Copy the stretch of the sharding passage from "-- Events from" through "hit multiple shards." word for word.

:: Document section ::

Shard by user/tenant:

-- Application determines shard from user_id
shard = hash(user_id) % num_shards

-- Shard 0 (database server us-shard-0)
CREATE TABLE users (id UUID PRIMARY KEY, ...);
CREATE TABLE posts (id UUID PRIMARY KEY, author_id UUID, ...);
CREATE TABLE comments (id UUID PRIMARY KEY, author_id UUID, ...);

-- Shard 1 (database server us-shard-1)
CREATE TABLE users (id UUID PRIMARY KEY, ...);
CREATE TABLE posts (id UUID PRIMARY KEY, author_id UUID, ...);
CREATE TABLE comments (id UUID PRIMARY KEY, author_id UUID, ...);

All data for a user lives on one shard. This is efficient for user-centric queries (“show me all my posts”) but makes cross-user queries expensive (“show recent posts from all users I follow”).

Shard by geography:

-- US users on US shards
shard = lookup_region(user_id) == 'US' ? us_shard : eu_shard

Good for data residency requirements (GDPR requires EU user data stays in EU). Bad if users travel - sudden latency spike when a US user visits Europe.

Shard by time:

-- Events from 2024-01 on shard_2024_01
shard = extract_month(occurred_at)

Works for append-only data like logs or events. Writes hit the current shard, old shards become read-only. But queries spanning time ranges hit multiple shards.

Queries in a sharded system:

Single-shard queries are fast:

-- Application knows user_id = 'user123' is on shard 2
SELECT * FROM posts WHERE author_id = 'user123';

Cross-shard queries are hard:

-- Need to query all shards and merge results
SELECT * FROM posts ORDER BY created_at DESC LIMIT 10;

The application must:

Query all shards in parallel
Fetch more results than needed (fetch 10 from each shard)

:::
:: Collected data ::

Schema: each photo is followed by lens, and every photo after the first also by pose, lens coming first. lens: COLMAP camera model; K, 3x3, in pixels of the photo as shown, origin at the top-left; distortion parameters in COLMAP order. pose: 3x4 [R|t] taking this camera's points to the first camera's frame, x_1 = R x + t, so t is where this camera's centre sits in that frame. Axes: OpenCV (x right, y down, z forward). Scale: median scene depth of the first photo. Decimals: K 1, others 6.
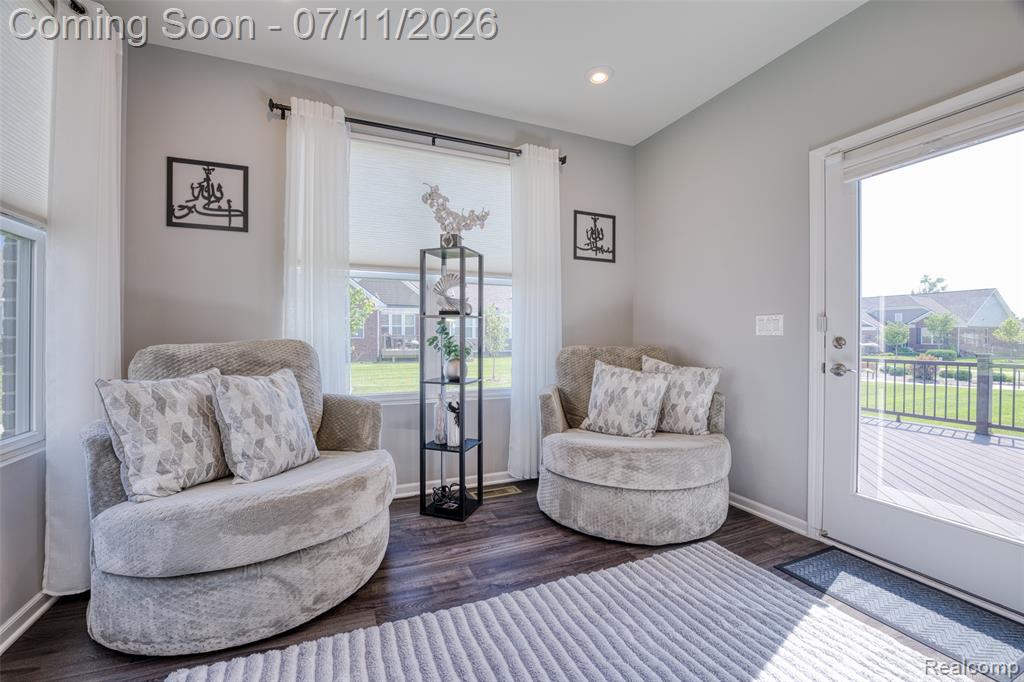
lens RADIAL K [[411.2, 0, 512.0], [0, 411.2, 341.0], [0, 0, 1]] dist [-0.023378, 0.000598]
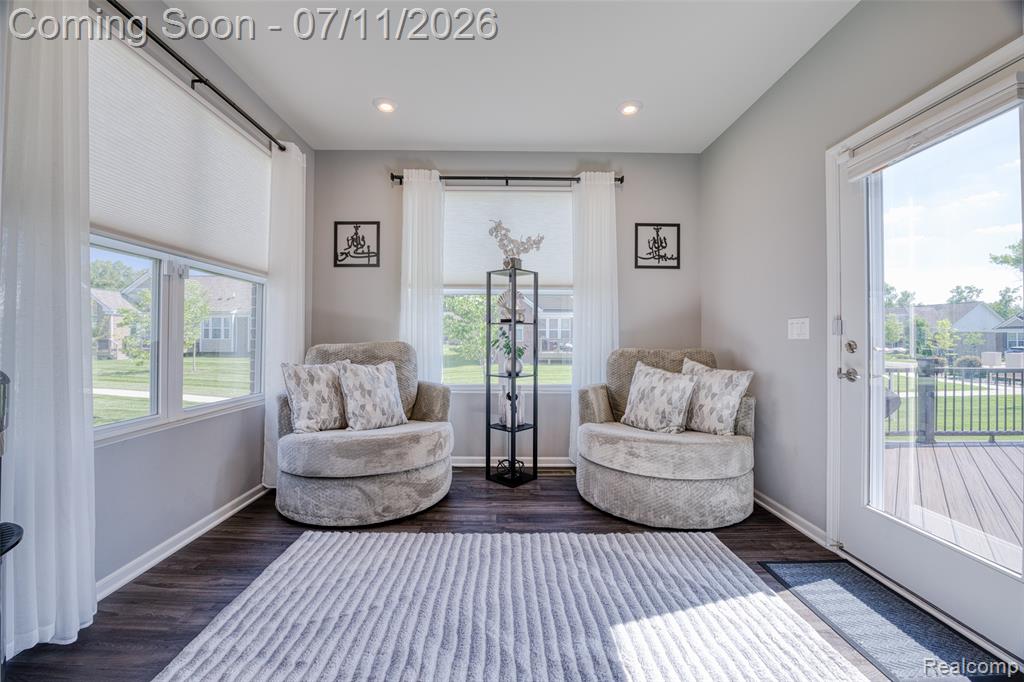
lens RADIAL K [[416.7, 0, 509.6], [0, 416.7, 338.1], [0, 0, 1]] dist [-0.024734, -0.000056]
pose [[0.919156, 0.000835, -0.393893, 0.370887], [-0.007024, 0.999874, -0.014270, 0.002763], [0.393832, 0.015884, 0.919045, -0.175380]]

:::

**Solved exercise**
-- Events from 2024-01 on shard_2024_01
shard = extract_month(occurred_at)

Works for append-only data like logs or events. Writes hit the current shard, old shards become read-only. But queries spanning time ranges hit multiple shards.